Page images and extracted text
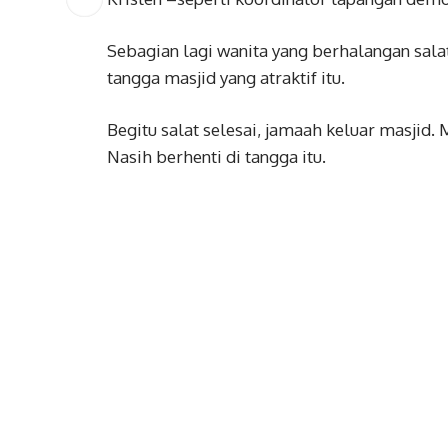
Sebagian lagi wanita yang berhalangan sal
tangga masjid yang atraktif itu.
Begitu salat selesai, jamaah keluar masji
Nasih berhenti di tangga itu.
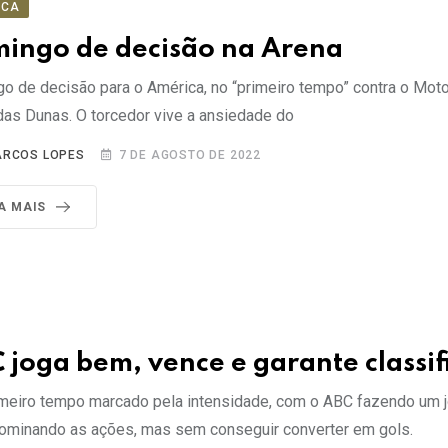
ICA
ingo de decisão na Arena
o de decisão para o América, no “primeiro tempo” contra o Moto
das Dunas. O torcedor vive a ansiedade do
RCOS LOPES
7 DE AGOSTO DE 2022
IA MAIS
 joga bem, vence e garante classif
meiro tempo marcado pela intensidade, com o ABC fazendo um 
ominando as ações, mas sem conseguir converter em gols.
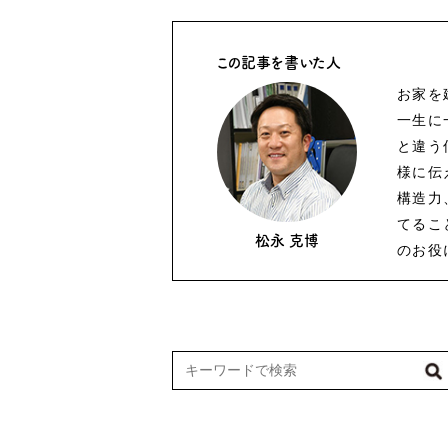
この記事を書いた人
お家を
一生に
と違う
様に伝
構造力
てるこ
松永 克博
のお役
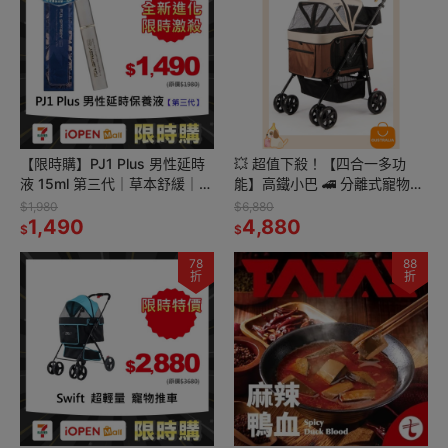
【限時購】PJ1 Plus 男性延時
💥 超值下殺！【四合一多功
液 15ml 第三代｜草本舒緩｜私
能】高鐵小巴 🚄 分離式寵物推
密保養用品
車（棕） 🐶🐱 超值特惠，搶購
$1,980
$6,880
1,490
中！
4,880
$
$
78
88
折
折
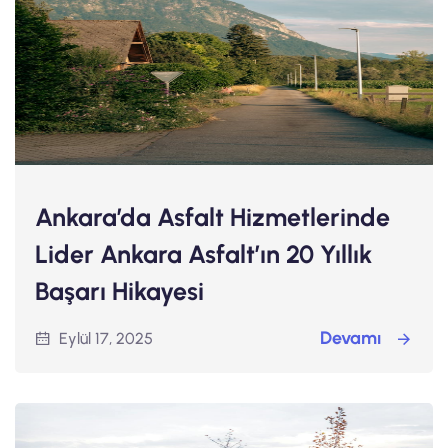
Ankara’da Asfalt Hizmetlerinde
Lider Ankara Asfalt’ın 20 Yıllık
Başarı Hikayesi
Devamı
Eylül 17, 2025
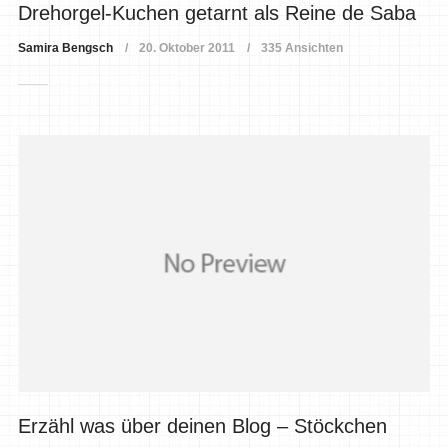
Drehorgel-Kuchen getarnt als Reine de Saba
Samira Bengsch
20. Oktober 2011
335 Ansichten
Erzähl was über deinen Blog – Stöckchen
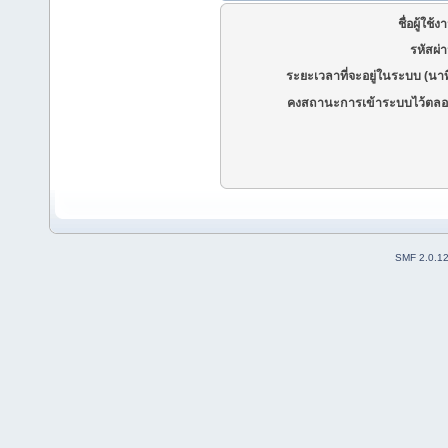
ชื่อผู้ใช้ง
รหัสผ่
ระยะเวลาที่จะอยู่ในระบบ (นาท
คงสถานะการเข้าระบบไว้ตลอ
SMF 2.0.1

▸ **What the task asks**:
Within the entries above, find the string "yang" and return each line that holds it.

▸ **The completed task**:
Sebagian lagi wanita yang berhalangan sal
tangga masjid yang atraktif itu.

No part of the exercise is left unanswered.